Can you clarify the exact technical perf distinction between them re: dimension and pitch? This is fundamental to UP8.


Here is where it gets tricky.

Way back when there was only 35mm film, and it ws on Nutrate Base. (Scarry Times) the first motion picture printer was made. (stay with me here).

The machine worked by running the negative and the positive over a cylinder. and shining a light. The negative had shrunk at this point because Nitrate Film will do that when you process it, and so the Pitch was just a hair shorter than the fresh print film. This allowed for the cylinder and all was well.

As the base was changed to various "safety" film formulas, the base would no longer shrunk in processing, (as much anyway) and so they started to make the negative film with a "short Pitch" .1866 rather then .1870. 4 thousands of an inch shorter.

16mm came along after this so it also has Positive and Negative pitch. Positive is .3000.

Some reversal film is made with the positive pitch, some with negative pitch, the slight difference is not noticed in many situations. Negative film is of course made with negative pitch so it can run an the traditional printer.
━━━━━━━━━━━━━━━━
YOUR TASKS:
a) Copy word for word everything in the post about film perforation pitch from "Can you clarify" down to "all was well.".
b) Continue the post about film perforation pitch from where it stops.
━━━━━━━━━━━━━━━━
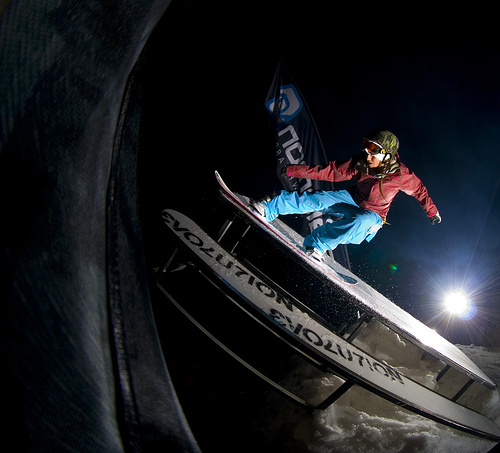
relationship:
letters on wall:
[278, 123, 338, 241] [147, 184, 496, 442]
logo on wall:
[266, 84, 303, 125] [133, 147, 496, 444]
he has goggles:
[247, 130, 442, 262] [357, 140, 396, 158]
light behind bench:
[421, 255, 488, 340] [156, 205, 498, 440]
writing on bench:
[163, 210, 405, 386] [152, 167, 498, 447]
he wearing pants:
[247, 130, 442, 262] [250, 188, 383, 265]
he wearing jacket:
[247, 130, 442, 262] [279, 145, 455, 223]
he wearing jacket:
[247, 130, 442, 262] [284, 153, 439, 222]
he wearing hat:
[247, 130, 442, 262] [364, 131, 400, 160]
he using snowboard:
[247, 130, 442, 262] [228, 177, 495, 390]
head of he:
[364, 136, 396, 172] [247, 130, 442, 262]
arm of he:
[398, 170, 446, 228] [247, 130, 442, 262]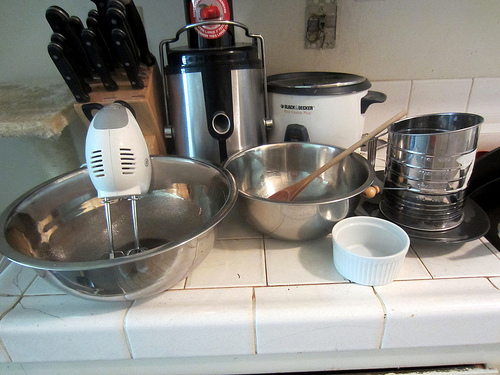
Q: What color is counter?
A: White.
━━━━━━━━━━━━━━━━
LIST OF ANSWERS:
a)
Can you clarify the exact technical perf distinction between them re: dimension and pitch? This is fundamental to UP8.


Here is where it gets tricky.

Way back when there was only 35mm film, and it ws on Nutrate Base. (Scarry Times) the first motion picture printer was made. (stay with me here).

The machine worked by running the negative and the positive over a cylinder. and shining a light. The negative had shrunk at this point because Nitrate Film will do that when you process it, and so the Pitch was just a hair shorter than the fresh print film. This allowed for the cylinder and all was well.

b)
Regular 8 has the same size holes, but half as far apart. allowing 4 images in the space of one 16mm Image.

{WHEW}

Now the film still does shrink a bit over time, and so the ACTUAL spacing you will find on a given strip of film is a combination of the original pitch - plus how much it has shrunk.

When the film is made, the perfs are all made at once, and so it can be made with regular 8, super 8 or 16mm perfs. It is just a mater of what dies Kodak(or whoever) sticks in their Bell and Howell Perforater. If you want to perforate it yourself, it would be best to work from unperforated stock. George Eastman made it difficult to slit 16mm stock from 35mm stock on purpose , as he wanted the "home use" 16mm film to be 100% Safety Film.

I dont know what size order Kodak would want to perf some Negative film as Regular 8. They still sell Ektachrome and Tri-X reversal as regular 8 as long as you order several thousand feet of teh stuff, and accept it on 400 ft rolls. The german film dealers seem to slit some fuji stocks and perf them as regualr 8, but I don't know if they get the stock as 16mm or unperfed 35mm or if they have to get one strip of 16 out of a strip of 35.

{WHEW AGAIN}

Have I come close to answering you?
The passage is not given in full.